There is also an orange on a table, which is a reference to the fruit that the King of France gave her when she went to him begging for Jamie's release from the Bastille in season two.

Toni Graphia explained the meaning of the reference to Elle.com. "After Claire sleeps with the King of France to save Jamie's life, the last things she does is pick up the orange and take it with her. It was a small gesture by Claire, a choice that symbolises that she's leaving with her dignity…

"When faced with the choice of whether to kill Lionel in revenge, Claire flashes on the orange – and then her walking out with it – a symbol that she takes the high road. She's got a piece of herself that no one can ever take from her."

She also imagines a rabbit – just as Jamie did when he lay on the field at Culloden, mourning the loss of Claire and hoping to die.

The fantasy comes to an end, however, when Claire imagines Lionel Brown as a policeman appearing on her doorstep to tell her that Brianna, Roger and Jemmy have died in a car crash – Claire in the real world not knowing if they have safely travelled through the stones or whether she will ever see them again.

Once Claire is rescued by Jamie, Fergus, Ian, a returning Roger and other men from the Ridge, who massacre all of Claire's captors except Lionel Brown, they return home.

There is a lovely moment when Brianna says to her traumatised mother, 'You have my hand and my ear if you need it,' just as Lizzie (Caitlin O’Ryan) once said to her after her own rape.

And there is another character who is just as protective of her 'Ma' in the aftermath.

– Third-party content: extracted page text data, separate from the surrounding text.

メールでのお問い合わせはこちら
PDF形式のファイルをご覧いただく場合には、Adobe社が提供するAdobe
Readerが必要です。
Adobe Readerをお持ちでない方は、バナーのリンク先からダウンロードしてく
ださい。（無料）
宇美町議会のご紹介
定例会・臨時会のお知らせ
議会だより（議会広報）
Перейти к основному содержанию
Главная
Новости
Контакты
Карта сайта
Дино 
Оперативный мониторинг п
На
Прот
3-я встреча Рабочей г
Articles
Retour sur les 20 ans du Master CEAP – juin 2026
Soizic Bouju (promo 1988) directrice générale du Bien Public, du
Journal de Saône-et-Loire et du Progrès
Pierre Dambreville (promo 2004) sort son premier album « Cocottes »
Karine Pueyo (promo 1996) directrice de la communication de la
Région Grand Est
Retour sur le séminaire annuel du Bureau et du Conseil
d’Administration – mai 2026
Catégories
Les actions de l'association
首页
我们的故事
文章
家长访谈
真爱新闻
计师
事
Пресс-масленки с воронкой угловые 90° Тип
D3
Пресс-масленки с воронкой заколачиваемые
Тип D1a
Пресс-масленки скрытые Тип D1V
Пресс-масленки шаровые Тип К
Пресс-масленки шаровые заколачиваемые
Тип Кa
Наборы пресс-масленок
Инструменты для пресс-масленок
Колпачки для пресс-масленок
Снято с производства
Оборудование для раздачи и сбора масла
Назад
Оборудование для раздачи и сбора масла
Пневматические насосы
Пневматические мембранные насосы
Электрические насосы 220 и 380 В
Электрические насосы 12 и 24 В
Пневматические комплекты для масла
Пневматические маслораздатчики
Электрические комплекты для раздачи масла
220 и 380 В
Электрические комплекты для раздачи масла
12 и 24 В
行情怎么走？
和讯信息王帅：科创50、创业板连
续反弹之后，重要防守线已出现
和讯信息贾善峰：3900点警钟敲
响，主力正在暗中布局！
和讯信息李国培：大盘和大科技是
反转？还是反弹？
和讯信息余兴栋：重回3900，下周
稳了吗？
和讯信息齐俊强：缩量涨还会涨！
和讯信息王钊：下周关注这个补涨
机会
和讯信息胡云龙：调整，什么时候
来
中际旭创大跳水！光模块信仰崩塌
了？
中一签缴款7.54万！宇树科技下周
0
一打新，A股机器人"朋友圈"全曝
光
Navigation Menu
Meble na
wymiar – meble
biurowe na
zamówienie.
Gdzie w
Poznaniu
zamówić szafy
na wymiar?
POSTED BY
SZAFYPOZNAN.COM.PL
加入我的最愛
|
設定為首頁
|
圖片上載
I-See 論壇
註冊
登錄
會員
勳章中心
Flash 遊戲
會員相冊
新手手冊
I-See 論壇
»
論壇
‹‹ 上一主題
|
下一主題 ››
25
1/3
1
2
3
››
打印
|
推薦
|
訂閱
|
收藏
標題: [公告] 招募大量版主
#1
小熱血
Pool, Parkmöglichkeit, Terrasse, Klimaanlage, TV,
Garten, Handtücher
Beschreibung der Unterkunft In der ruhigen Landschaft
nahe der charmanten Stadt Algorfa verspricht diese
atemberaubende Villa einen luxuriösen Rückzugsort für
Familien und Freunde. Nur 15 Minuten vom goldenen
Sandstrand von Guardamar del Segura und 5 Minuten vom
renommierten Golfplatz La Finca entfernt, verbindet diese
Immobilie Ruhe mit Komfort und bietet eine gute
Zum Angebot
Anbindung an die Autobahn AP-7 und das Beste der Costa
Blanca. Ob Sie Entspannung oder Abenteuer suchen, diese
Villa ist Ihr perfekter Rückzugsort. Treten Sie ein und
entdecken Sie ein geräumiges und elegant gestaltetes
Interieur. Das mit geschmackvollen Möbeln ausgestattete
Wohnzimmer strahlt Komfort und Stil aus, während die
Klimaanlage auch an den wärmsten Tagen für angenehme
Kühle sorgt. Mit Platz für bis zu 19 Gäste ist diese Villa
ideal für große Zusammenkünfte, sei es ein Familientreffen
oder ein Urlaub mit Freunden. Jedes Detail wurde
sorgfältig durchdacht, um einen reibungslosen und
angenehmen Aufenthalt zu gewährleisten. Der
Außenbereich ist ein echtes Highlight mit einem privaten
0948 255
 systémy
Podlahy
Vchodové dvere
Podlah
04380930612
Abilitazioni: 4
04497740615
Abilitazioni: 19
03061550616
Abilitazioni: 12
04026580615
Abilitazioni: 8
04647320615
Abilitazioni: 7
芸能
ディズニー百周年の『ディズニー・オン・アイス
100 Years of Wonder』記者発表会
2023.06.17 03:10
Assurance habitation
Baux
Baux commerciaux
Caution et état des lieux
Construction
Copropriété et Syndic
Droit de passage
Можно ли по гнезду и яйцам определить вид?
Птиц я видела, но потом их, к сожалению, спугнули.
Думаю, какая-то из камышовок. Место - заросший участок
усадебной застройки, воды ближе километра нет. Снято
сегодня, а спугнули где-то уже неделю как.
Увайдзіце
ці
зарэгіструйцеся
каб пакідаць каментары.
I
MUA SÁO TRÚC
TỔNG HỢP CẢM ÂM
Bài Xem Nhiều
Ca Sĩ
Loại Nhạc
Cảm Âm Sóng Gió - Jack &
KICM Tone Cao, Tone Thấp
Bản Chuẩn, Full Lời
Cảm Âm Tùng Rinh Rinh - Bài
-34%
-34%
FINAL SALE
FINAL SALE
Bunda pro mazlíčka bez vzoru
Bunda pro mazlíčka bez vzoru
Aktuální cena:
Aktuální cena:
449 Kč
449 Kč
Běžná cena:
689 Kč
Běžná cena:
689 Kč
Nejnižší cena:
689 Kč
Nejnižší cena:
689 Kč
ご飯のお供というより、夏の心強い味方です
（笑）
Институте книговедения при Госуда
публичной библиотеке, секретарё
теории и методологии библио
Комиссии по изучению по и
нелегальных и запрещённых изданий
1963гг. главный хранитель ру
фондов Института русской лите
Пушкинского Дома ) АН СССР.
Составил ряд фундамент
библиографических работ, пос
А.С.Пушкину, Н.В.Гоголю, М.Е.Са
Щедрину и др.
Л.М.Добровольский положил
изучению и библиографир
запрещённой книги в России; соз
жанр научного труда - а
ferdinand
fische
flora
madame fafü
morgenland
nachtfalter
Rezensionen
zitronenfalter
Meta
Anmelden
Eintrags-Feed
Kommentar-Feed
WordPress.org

Claire, who as a doctor has sworn to do no harm, is unable to kill Lionel Brown who lies prone on her surgical table, and in a change from the books (where minor character Mrs Bug does it) Marsali kills him by injecting him with poison (we are truly loving Marsali right now, by the way).

"The theme this season is 'How far would you go to protect your family?' and Marsali is such a core part of that in her bonding with Claire," producer Matthew Roberts told Variety.

Time will tell whether Marsali will suffer guilt from what she has done, and it could be an element that is explored further in season six, just as Roger will be wrestling with the fact he killed a man during Claire's rescue. And while Claire explains to Jamie that she can't let the rape shatter her – and the final scene has her telling him she feels safe in his arms – no doubt there will be lasting effects as she deals with her own trauma in the next season.

Certainly there will be even more for the Frasers to cope with as we move into season six, which will be filming in Scotland later this year. The War of Independence is approaching, and there are questions raised in season five that need to be answered, too.

Now Brianna knows she has a half-brother (William, who has been raised by Lord John and is unaware Jamie is his father), will she get to meet him? And will Roger's ascendant, Buck Mackenzie (the son of Dougal and Geillis Duncan), show up to cause trouble?

Then there is Wendigo Donner (Brennan Martin), one of Claire's captors who turned out to be a time traveller like her, from 1968, but who was not among Brown's slaughtered men. Before he disappeared, he revealed to Claire that he wanted to return to his own time and she told him she knew of a stone circle he could travel through, so it's only a matter of time before he comes back into her life.

Lionel Brown's brother, Richard (Chris Larkin), meanwhile, poses another, more imminent, threat. While accepting Jamie did what he had to by killing Lionel to exact revenge, Richard admits he will do the same to the Frasers "when the time comes".

Claire may feel safe right now, but it looks like there won't be peace at Fraser's Ridge for very long…

Outlander season 5 airs on Starz in the US. The show streams on Amazon Prime in the UK.